Über die Staumauer rollen wir zum Restaurant, wo wir uns den letzten Platz ergattern und den Kohlehydratspeicher mit einer Portion Spagetti-Bolognese auffüllen. Anschliessend geht es weiter auf den nächsten Trail, dieser führt uns in stetigem Auf und Ab oberhalb des Bergprologes zurück. Beat gibt seinem orangen Beast so richtig die Sporen, er ist wohl scharf auf das Maillot-Jaune. Bei mir hingegen ist die Luft je länger desto mehr raus, die Beine sind schwer und die kurzen wiederkehrenden Anstiege über Wurzeln geben mir den Rest. Oberhalb Les Marécottes kapituliere ich endgültig und wir rollen auf der Postkutschenroute zurück nach Martigny, sorry nochmals an dieser Stelle für die verpassten Trails.

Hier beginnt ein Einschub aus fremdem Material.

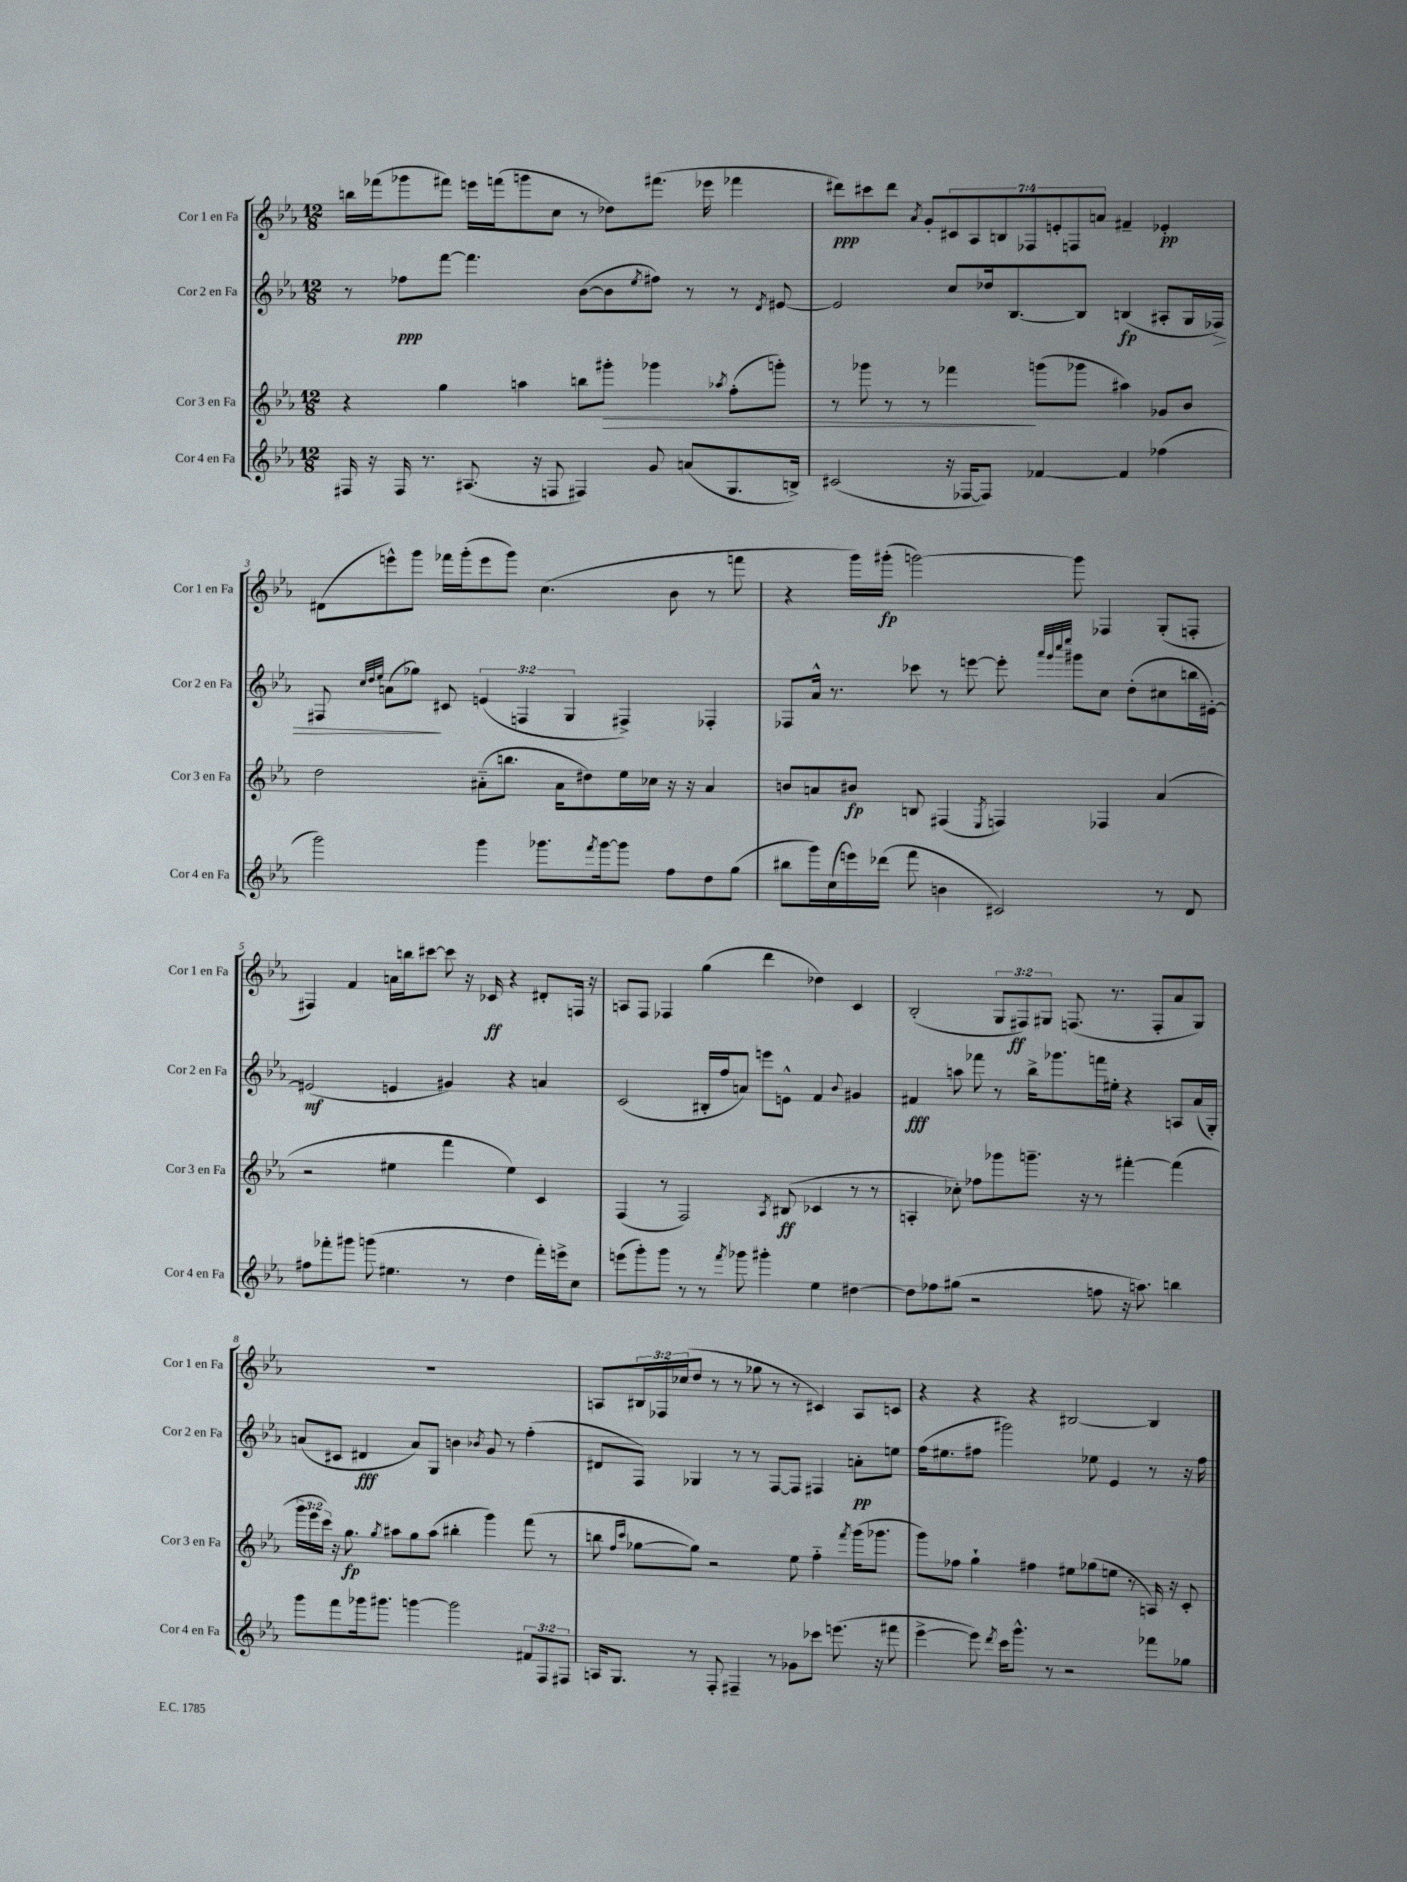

**kern	**kern	**dynam	**kern	**dynam	**kern	**dynam
*part4	*part3	*part3	*part2	*part2	*part1	*part1
*staff4	*staff3	*staff3	*staff2	*staff2	*staff1	*staff1
*I"Cor 4 en Fa	*I"Cor 3 en Fa	*	*I"Cor 2 en Fa	*	*I"Cor 1 en Fa	*
*I'Cor 4 en Fa	*I'Cor 3 en Fa	*	*I'Cor 2 en Fa	*	*I'Cor 1 en Fa	*
*clefG2	*clefG2	*	*clefG2	*	*clefG2	*
*k[b-e-a-]	*k[b-e-a-]	*	*k[b-e-a-]	*	*k[b-e-a-]	*
*M12/8	*M12/8	*	*M12/8	*	*M12/8	*
=1	=1	=1	=1	=1	=1	=1
16F#X/	4r	.	8r	.	16bbn\LL	.
16r	.	.	.	.	(16fff-X\J	.
16F#/	.	.	8ff-X\L	ppp	8ggg-X\	.
8.r	.	.	.	.	.	.
.	4gg\	.	[8fff\J	.	8fff#X\J)	.
(8.A#X/	.	.	4.fff\]	.	16eeen\LL	.
.	.	.	.	.	(16fffn\J	.
.	4aan\	.	.	.	8gggn\	.
16r	.	.	.	.	.	.
8Fn/	.	.	.	.	8cc\J	.
4F#X/)	8bbn\L	.	([8b-\L	.	8r	.
!	!	!LO:HP:b	!	!	!	!
.	8ggg#X'\J	>	8b-\]	.	8dd-X\L)	.
.	.	.	8qee-/	.	.	.
8g/	4ggg-X\	.	8ff#X\J)	.	(8.fff#X\J	.
(8an/L	.	.	8r	.	.	.
.	.	.	.	.	16eee-X\	.
.	8qaa-X/	.	.	.	.	.
8.G/	(8ff'\L	.	8r	.	4fff-X\	.
.	.	.	8qd/	.	.	.
.	8gggn'\J)	.	[8e#X/	.	.	.
16Bn^/Jk)	.	.	.	.	.	.
=2	=2	=2	=2	=2	=2	=2
(2c#X/	8r	.	2e#/]	.	8ddd#X\L)	ppp
.	8ggg-X\	.	.	.	8ccc#X\	.
.	8r	.	.	.	8ddd#\J	.
.	.	.	.	.	8qa-/	.
.	8r	.	.	.	8g'/L	.
16r	4fff-X\	.	8cc/L	.	14c#X/	.
[16F-X/KL	.	.	.	.	.	.
.	.	.	.	.	14A-/	.
8F-/J])	.	.	16dd-X/k	.	.	.
.	.	.	.	.	14Bn/	.
.	.	.	[8.B-/	.	.	.
.	.	.	.	.	14F-X/	.
[4f-X/	(8gggn\L	]	.	.	.	.
.	.	.	.	.	14en'/	.
.	.	.	.	.	14Fn/	.
.	8ggg-X\J	.	8B-/J]	.	.	.
.	.	.	.	.	14an/J	.
4f-/]	4aa#X\)	.	(4Bn/	fp	4f#X~/	.
(4ff-X\	8g-X/L	.	8A#X'/L	.	4e-X'/	pp
.	8b-/J	.	16G/L	.	.	.
!	!	!	!	!LO:HP:b	!	!
.	.	.	16F-X/JJ)	>	.	.
!!LO:LB:g=z
=3	=3	=3	=3	=3	=3	=3
2ggg\)	2dd\	.	8F#X/	.	(8d#X\L	.
.	.	.	32qqcc/LLL	.	.	.
.	.	.	32qqdd/	.	.	.
.	.	.	32qqee-/JJJ	.	.	.
.	.	.	(8an\L	.	8eeen^^\)	.
.	.	.	8gg-X\J)	.	8ggg\J	.
.	.	.	8c#X/	]	16fff-X\LL	.
.	.	.	.	.	(16ggg'\J	.
4ggg\	(8a#X\L	.	(6en/	.	8eee\	.
.	8.bbn\J	.	.	.	8ggg\J)	.
.	.	.	6Fn/	.	.	.
8.ggg-X\L	.	.	.	.	(4.cc\	.
.	16a#\KL	.	.	.	.	.
.	.	.	6G/	.	.	.
.	8dd#X\)	.	.	.	.	.
8qfff/	.	.	.	.	.	.
[16ggg-\k	.	.	.	.	.	.
8ggg-\J]	16ee-\L	.	4F#X^/)	.	.	.
.	16cc-X\JJ	.	.	.	.	.
8ff\L	16r	.	.	.	8b-\	.
.	16r	.	.	.	.	.
8dd\	4a#/	.	4F-X'/	.	8r	.
(8gg\J	.	.	.	.	8fffn\	.
=4	=4	=4	=4	=4	=4	=4
8bb#X\L	8bn/L	.	8F-X/L	.	4r	.
16ggg\L)	8an/	.	16a-^^/Jk	.	.	.
(16cc\	.	.	8.r	.	.	.
16eeen\)	8b#X/J	fp	.	.	16ggg\LL)	.
(16ddd-X\JJ	.	.	.	.	(16ggg#X'\JJ	fp
8fff\	8Bn/	.	8ccc-X\	.	[2gggn\)	.
4bn\	(4F#X/	.	8r	.	.	.
.	.	.	[8eeen\	.	.	.
.	8qE-/	.	.	.	.	.
2c#X/)	4Fn/)	.	8eee'\]	.	.	.
.	.	.	32qqaaa-/LLL	.	.	.
.	.	.	32qqggg/	.	.	.
.	.	.	32qqcccc/	.	.	.
.	.	.	32qqeeee-/JJJ	.	.	.
.	.	.	8ggg#X\L	.	8ggg\]	.
.	4F-X/	.	8cc\J	.	4F-X/	.
.	.	.	(8dd'\L	.	.	.
8r	(4a/	.	8cc#X\	.	(8G'/L	.
8d/	.	.	16bbn\L	.	8Fn'/J	.
.	.	.	[16e#X'\JJ)	.	.	.
!!LO:LB:g=z
=5	=5	=5	=5	=5	=5	=5
8ff#X\L	2r	.	(2e#X/]	mf	4F#X/)	.
8fff-X'\	.	.	.	.	.	.
8ggg#X\J	.	.	.	.	4f/	.
(8gggn\	.	.	.	.	.	.
4.ee#X\	4ee#X\	.	4en/	.	16an\LL	.
.	.	.	.	.	16bbn\J	.
.	.	.	.	.	[8ccc#X\J	.
.	4fff\	.	4g#X/)	.	8ccc#\]	.
8r	.	.	.	.	16r	.
.	.	.	.	.	16c-X/	ff
4dd\	4ee#\)	.	4r	.	4r	.
16fff-'\LL)	4c/	.	4an/	.	8d#X'/L	.
16eeen^\J	.	.	.	.	.	.
8cc\J	.	.	.	.	16Fn/Jk	.
.	.	.	.	.	16r	.
=6	=6	=6	=6	=6	=6	=6
(8eeen\L	(4F/	.	(2c/	.	8An/L	.
8ggg'\)	.	.	.	.	8F/J	.
8ggg\J	8r	.	.	.	4F-X/	.
8r	2F/)	.	.	.	.	.
8r	.	.	16B#X'/LL	.	(4gg\	.
.	.	.	16ff/J	.	.	.
8qfff/	.	.	.	.	.	.
8ggg-X\	.	.	8an/J)	.	.	.
4ggg#X'\	.	.	8eeen\L	.	4ddd\	.
.	8qA-/	.	.	.	.	.
.	(8B#X/	ff	8en^^\J	.	.	.
4ee-\	4c-X/	.	4f/	.	4dd-X\)	.
.	.	.	8qqb-/	.	.	.
[4dd#X\	8r	.	4g#X/	.	4c/	.
.	8r	.	.	.	.	.
=7	=7	=7	=7	=7	=7	=7
8dd#\L]	4An'/	.	4f#X/	fff	(2B-'/	.
8ff-X\	.	.	.	.	.	.
(8gg#X\J	8cc-X'\)	.	8aan\	.	.	.
2r	8ff-X\L	.	8fff-X\	.	.	.
.	8ggg-X\	.	8r	.	12G/L	.
.	.	.	.	.	12F#X/)	ff
.	8.gggn~\J	.	16bb-^\KL	.	.	.
.	.	.	.	.	12G#X/J	.
.	.	.	8.ggg-X\	.	.	.
.	.	.	.	.	(8.Fn/	.
.	16r	.	.	.	.	.
8ffn\	8r	.	16fffn\L	.	.	.
.	.	.	16ee#X'\JJ	.	8.r	.
16r	[4fff#X'\	.	4r	.	.	.
8.aan\)	.	.	.	.	.	.
.	.	.	.	.	8F'/L	.
4bbn\	(4fff#\]	.	8An/L	.	8a-/	.
.	.	.	(16a-/L	.	8G#/J)	.
.	.	.	16G'/JJ)	.	.	.
!!LO:LB:g=z
=8	=8	=8	=8	=8	=8	=8
8ggg\L	24ggg\LL	.	(8an/L	.	1.r	.
.	24eee-\	.	.	.	.	.
.	24ccc\JJ)	.	.	.	.	.
8fff\	16r	.	8c#X/J	.	.	.
.	8.gg\	fp	.	.	.	.
16ggg-X\k	.	.	4d#X/	fff	.	.
8.ggg#X\J	.	.	.	.	.	.
.	8qgg/	.	.	.	.	.
.	8aa#X\L	.	.	.	.	.
[4gggn\	8gg\	.	8a/L)	.	.	.
.	(8aa#\J	.	8G/J	.	.	.
2ggg\]	4bb#X'\	.	4bn\	.	.	.
.	.	.	8qb-X/	.	.	.
.	4ggg\)	.	8g/	.	.	.
.	.	.	8r	.	.	.
12f#X/L	(8fff\	.	(4ff'\	.	.	.
12F/	.	.	.	.	.	.
.	8r	.	.	.	.	.
12F#X/J	.	.	.	.	.	.
=9	=9	=9	=9	=9	=9	=9
16An/KL	8bbn\	.	8d#X/L	.	8An/L	.
8.G/J	.	.	.	.	.	.
.	16qqff/LL	.	.	.	.	.
.	16qqccc/JJ	.	.	.	.	.
.	[8gg-X\L	.	8F/J)	.	24B#X/L	.
.	.	.	.	.	24F-X/	.
.	.	.	.	.	(24cc-X/J	.
8r	8gg-\J])	.	4G-X/	.	8dd/J	.
8F'/	2r	.	.	.	8r	.
4F#X~/	.	.	8r	.	8r	.
.	.	.	8r	.	8gg-X\	.
8r	.	.	[8F/L	.	8r	.
8g-X\L	8ee-\	.	8F/J]	.	8r	.
8ccc-X\J	4ff\	.	4F#X/	.	4c#X/)	.
(8.eeen\	.	.	.	.	.	.
.	8qfff/	.	.	.	.	.
.	(16ggg\KL	.	8an'\L	pp	8A/L	.
16r	8.ggg-X\J	.	.	.	.	.
8fff#X\	.	.	8een\J	.	8cn/J	.
=10	=10	=10	=10	=10	=10	=10
[4eee-^\	8ggg\L)	.	(16ff\KL	.	4r	.
.	.	.	8.ee#X\	.	.	.
.	8ff-X\J	.	.	.	.	.
8eee-\])	4gg`\	.	8ff#X\J	.	4r	.
8qddd/	.	.	.	.	.	.
16ccc\KL	.	.	2ggg#X\)	.	.	.
8.ggg^^\J	.	.	.	.	.	.
.	4ff#X\	.	.	.	4r	.
8r	.	.	.	.	.	.
2r	8ee#X\L	.	.	.	[2B#X/	.
.	(8gg-X\	.	8ee-X\	.	.	.
.	8een\J	.	4e-/	.	.	.
.	8r	.	.	.	.	.
8fff-X\L	16An/)	.	8r	.	4B#/]	.
.	16r	.	.	.	.	.
8gg-X\J	8c'/	.	16r	.	.	.
.	.	.	16ff#\	.	.	.
==	==	==	==	==	==	==
*-	*-	*-	*-	*-	*-	*-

In der Fussgängerzone von Martigny gibt es dann das verdiente Tourabschlussbierchen. Die zwei Tage waren der Hammer, es hat einfach alles gepasst und besser hätte der Abschluss meiner Augustferien nicht sein können. Dies war meine erste richtige Mehrtagestour mit Hüttenübernachtung und trotz anfänglicher Zweifel habe ich richtig Gefallen daran gefunden. Es muss jetzt nicht gleich eine ganze Transalptour sein, aber so eine Übernachtung hoch oben in den Bergen hat schon ihren Reiz.
 

9 Comments

  1. Sehr cool Sven!
    Da kommt die Erinnerung zurück, als wäre es gestern gewesen!
    Und die Ideen für nächsten Sommer beginnen zu sprudeln!
    LG, Beat

  2. Ventoux sagt:

    Spannend, was für Ecken Du immer wieder findest, ist ja auch meine Leidenschaft, immer wieder Neues zu entdecken. Interessanter Bericht, wie immer super schön bebildert.

    • Sven sagt:

      Die Ecke des Wallis kannte ich bis anhin noch gar nicht. Genau, das ist doch immer am schönsten, wenn man zum ersten Mal in eine unbekannte Gegend kommt und es alles neu zu entdecken gilt.

  3. IBEX73 sagt:

    Superguter,mit viel Emotionen verfasster Bericht…..dazu sehr ansprechende Bilder,TOP! Eine Ecke,in die ich auch schon lange will…..

  4. Fibbs sagt:

    Einfach nur Traumhaft

  5. ROTSCHER sagt:

    Coole Bilder. Ja, die Gegend hat mit ihren Felsformationen einiges zu bieten … aber es ist sicher kein Anfängergelände.
    Ich träume schon vom nächsten Alpinsommer 😁

  6. Spoony sagt:

    Hoi Sven (und Beat)
    Da haben wir uns im letzten Sommer nur knapp am Lac d’Emosson verpasst. Ihr beide habt natürlich die harte Variante gefahren, ich habe dafür eher die schönen Stauseen genossen. In jedem Fall wohl ziemlich traumhaft einen Abend in der Cabane du Vieux Emosson. Dein Beitrag ist übrigens wieder mal erste Sahne, sowohl Text wie Bilder. Macht einfach Spass hier mitzulesen!